* [Brano scelto]
Formula 1. Il Brasile consacra Max Verstappen (nonostante Ocon e le polemiche)

Grandi emozioni e tanto spettacolo. Questo ha regalato il penultimo appuntamento del Mondiale di Formula 1 2018, corso sulla pista di Interlagos a San Paolo (Brasile).

Spettacolo dunque ma anche verdetti, perché la Mercedes torna dal Brasile con in quinto titolo costruttori consecutivo, titolo assicuratasi grazie all’ennesima vittoria di Hamilton e al quinto posto di Bottas.

Nonostante l’effimera valenza in termini mondiali, anche qui non sono mancate le polemiche, in particolare riguardanti la giustizia sportiva. Il fatto che molto spesso si usino “due pesi e due misure” e che i commissari di gara cambino di gara in gara, sta favorendo un certo nervosismo tanto tra i piloti, quanto tra gli addetti ai lavori che sempre più spesso storcono il naso di fronte a certi verdetti.

* [Materiale fornito]

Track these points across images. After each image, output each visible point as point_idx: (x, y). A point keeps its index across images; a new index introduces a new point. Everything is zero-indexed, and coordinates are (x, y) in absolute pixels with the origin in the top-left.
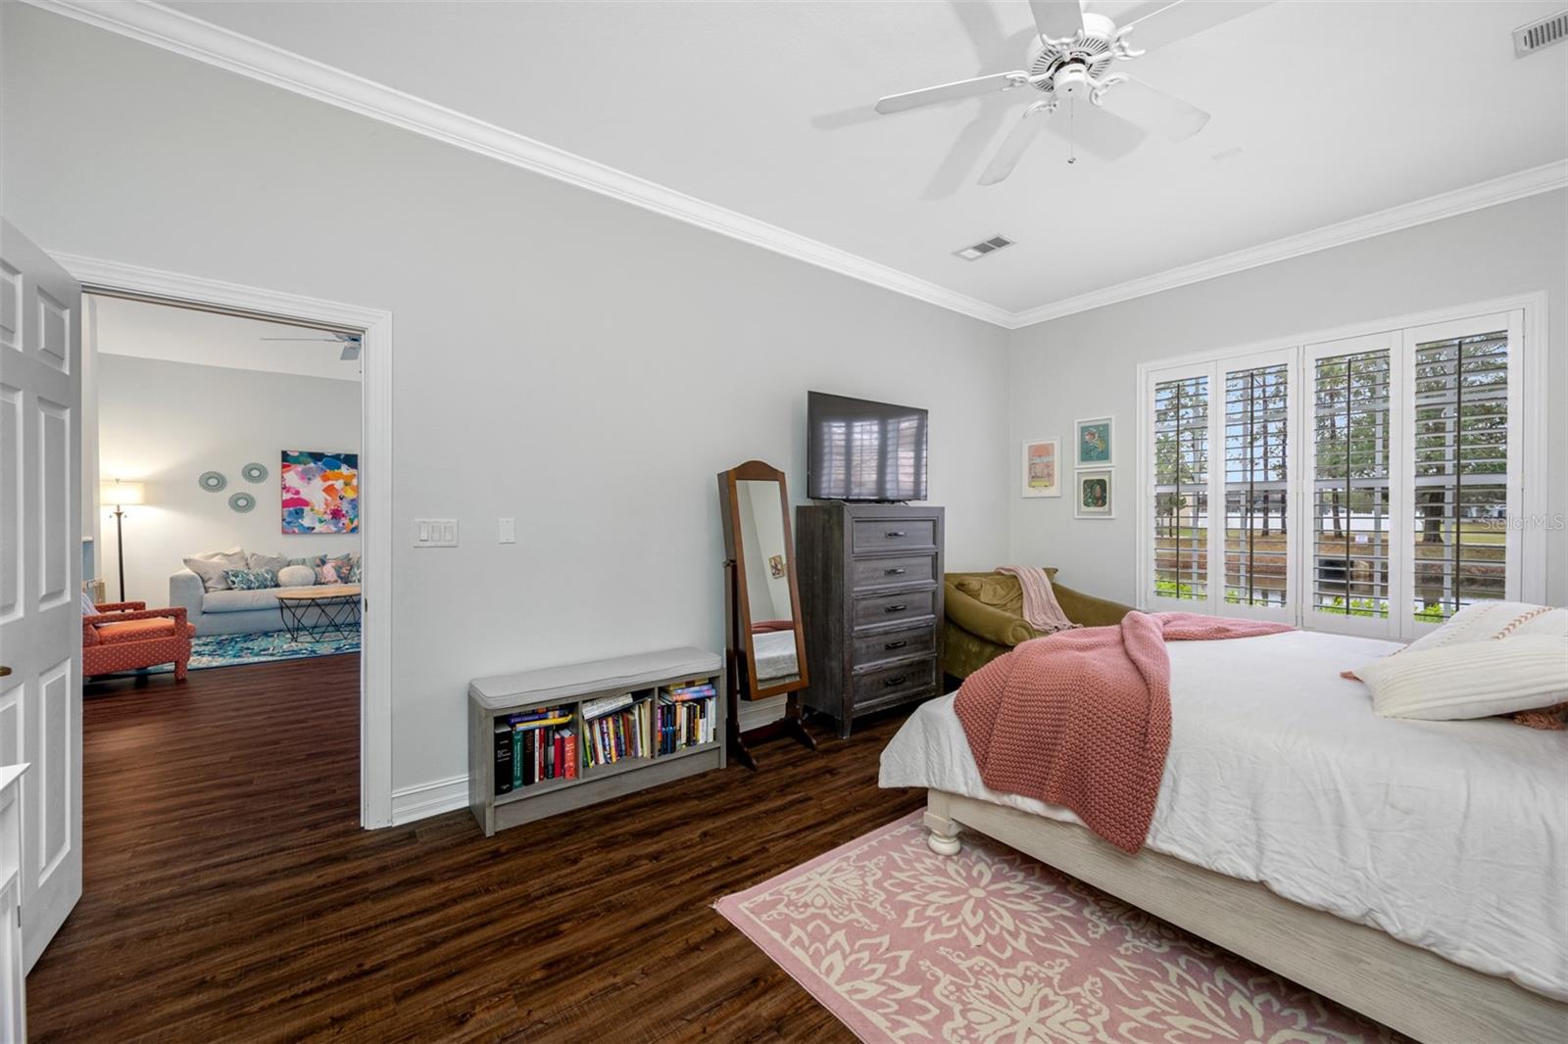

* [Attività 1] Riassumi in due frasi l'articolo sul Gran Premio del Brasile di Formula 1.
* [Attività 2] Secondo l'articolo sul Gran Premio del Brasile, su quale pista si è corsa la gara?
* [Attività 3] Prosegui l'articolo sul Gran Premio del Brasile, ripartendo subito dopo la sua ultima frase.

* [Risposta finale 1] Il penultimo appuntamento del Mondiale di Formula 1 2018, corso a Interlagos, ha offerto grandi emozioni e ha consegnato alla Mercedes il quinto titolo costruttori consecutivo, grazie alla vittoria di Hamilton e al quinto posto di Bottas. Non sono mancate però le polemiche sulla giustizia sportiva: l'uso di "due pesi e due misure" e il cambio dei commissari da una gara all'altra alimentano il nervosismo di piloti e addetti ai lavori.

* [Risposta finale 2] Sulla pista di Interlagos, a San Paolo, in Brasile.

* [Risposta finale 3]
Emblematico è il caso di Hamilton che, durante le qualifiche al sabato, ostacola prima Raikkonen –per altro nel giro veloce del finlandese-e poi con una manovra ai limiti del penale Sirotkin. Sebbene il russo non fosse nel giro veloce, l’aspettativa era quantomeno quella di un accertamento da parte dei commissari. E invece, nulla.

Di contro Vettel, già penalizzato di tre posizioni in Austria per aver ostacolato Sainz (precedente giuridico), viene giustamente multato per non aver rispettato la procedura di peso vettura, per altro in un concitato momento  all’interno del Q2.

Anche su questo ci sarà da lavorare in vista della stagione ventura.

Controversie giuridiche a parte, è forse questo il week-end che consacra definitivamente, se ce ne fosse ancora bisogno, la stella di Max Verstappen. Bene in questo caso anche Ricciardo, quarto al traguardo dopo esser partito undicesimo, avendo pagato lo scotto di cinque posizioni di penalità per la sostituzione del turbo.

Si diceva di Verstappen. Primo al venerdì mattina in 1’09″011 (altre due sessioni di libere primeggiate da Bottas e Vettel, rispettivamente in 1’08″846 e 1’07″948), il buon Max alla domenica si ritaglia uno spazio di primissimo piano, giocandosi la vittoria  dopo aver fatto grandi sorpassi.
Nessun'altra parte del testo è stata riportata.